We have not informed TJ of Skipper’s presumed death. Reflect on that a moment—we, who knew everything about each other, conspiring to keep from TJ the brutal fact that his brother is dead. TJ is at heart a pacifist, as we all are, but we fear that the shock would drive him to something truly suicidal, like burning Old Glory in the capital of a poor southern state. You once asked Connie whether TJ was an accident, reasoning from the ten-year gap between his age and that of Connie and Skipper. You were halfway there. He is doubly accidental. His biological father is a concert violinist whose name you would probably recognize.

I lead a double life, violinists aside. I am the slightly scatterbrained housewife who fussed over biscuits, soufflés, and camping trips, and picked up after a housefull of dearly beloved but more than slightly scatterbrained litterers. I am also a successful writer of “romance novels,” a profession, if one may call it that, which provides a modest supplement to our modest income from teaching at a small college (but one close to culture). I market my novels under a phony name through a cut-out in London, standard practice for American authors of my ilk. I do not do field work. I did once, and we love TJ all the more for it, but never again.

Sweet Alvin, we had serial hopes for you. We first hoped you would pal around with one or the other of our almost-adult children, we didn’t care which. In the event you did both, or tried to, keeping things on the whole Platonic, democratic, all very Methodist and proper, as is your style. But the epicene world of triangulation knows no armistice. Connie and Skipper were fiercely competitive, barely tolerated each other, and regularly stole each other’s boyfriends. Even Cocteau flinched at that. Our final and most romantic wish was for you to ensnare and tame the shooting star of Skipper’s wildness by building a loving non-Platonic home for him here on earth. This plan bloomed the moment you emerged from a small tent you shared with him through a starry autumn night. Your face told us everything, no translation needed. How did you get away from us?

Ten years later, the spotlight of our anxiety has shifted to TJ. After the initial awkwardness of mutual calibration, you and he got along quite well. The secret, which very few outsiders bothered to learn, was to talk to him as an adult, while fully engaging with his fantasies. (Our house must have tilted left, causing all the intellectualism and hyperactivity to drain into the boys’ bedrooms.) Try to imagine him now, our bouncing Mensan – not nine, but nineteen. He loved you, Alvin. Perhaps he still does. Aren’t you the least bit interested? Fascinated? Compassionate?

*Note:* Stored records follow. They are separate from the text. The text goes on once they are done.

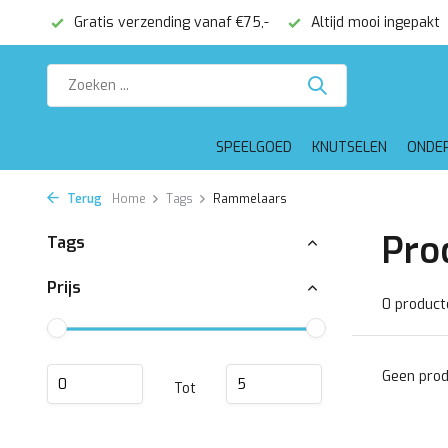
onden
Gratis verzending vanaf €75,-
Altijd mooi ingepakt
SPEELGOED
KNUTSELEN
ONDE
Terug
Home
Tags
Rammelaars
Pro
Tags
Prijs
0 product
Geen prod
Tot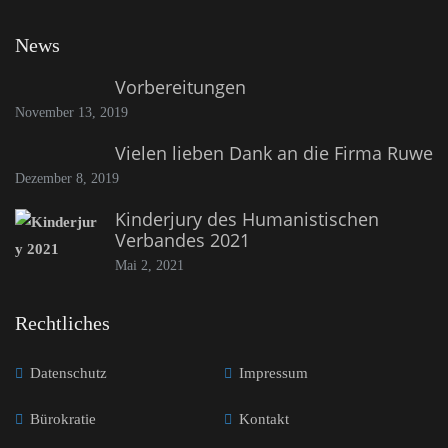
News
Vorbereitungen
November 13, 2019
Vielen lieben Dank an die Firma Ruwe
Dezember 8, 2019
Kinderjury des Humanistischen
Verbandes 2021
Mai 2, 2021
Rechtliches
Datenschutz
Impressum
Bürokratie
Kontakt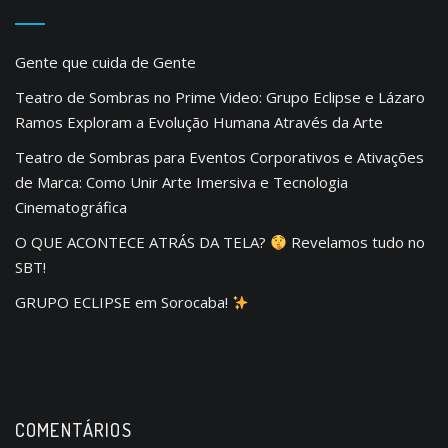
Gente que cuida de Gente
Teatro de Sombras no Prime Video: Grupo Eclipse e Lázaro
Ramos Exploram a Evolução Humana Através da Arte
Teatro de Sombras para Eventos Corporativos e Ativações
de Marca: Como Unir Arte Imersiva e Tecnologia
Cinematográfica
O QUE ACONTECE ATRÁS DA TELA?
Revelamos tudo no
SBT!
GRUPO ECLIPSE em Sorocaba!
COMENTÁRIOS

I must draw your attention to one further dimension of our agony. No body means no story, and no story means no restraint on morbid imagination. What if Skipper deserted and went over to the enemy? Is that best case or worst case? Or imagine TJ learns that Skipper is missing, and plunges into the jungles and rice paddies of Vietnam in an entirely quixotic and deadly search for his lost brother.

In the end, my garrulous rambling comes down to this: Put that cellulose in your head to good use. Find my surviving son, pin him down, give him a bath, throttle the engine of his indignation, soak up the liquid fire of his political madness, save his life.   Save his life.

Oh, Alvin! What a dismal name your dismal family has encumbered you with. You have my undying sympathy.


With floods of conditional love

(unconditional from my husband),

Your

Mother Goose

Or, to be true to Ravel, Ma mère l'Oye.  Was life ever so sweet?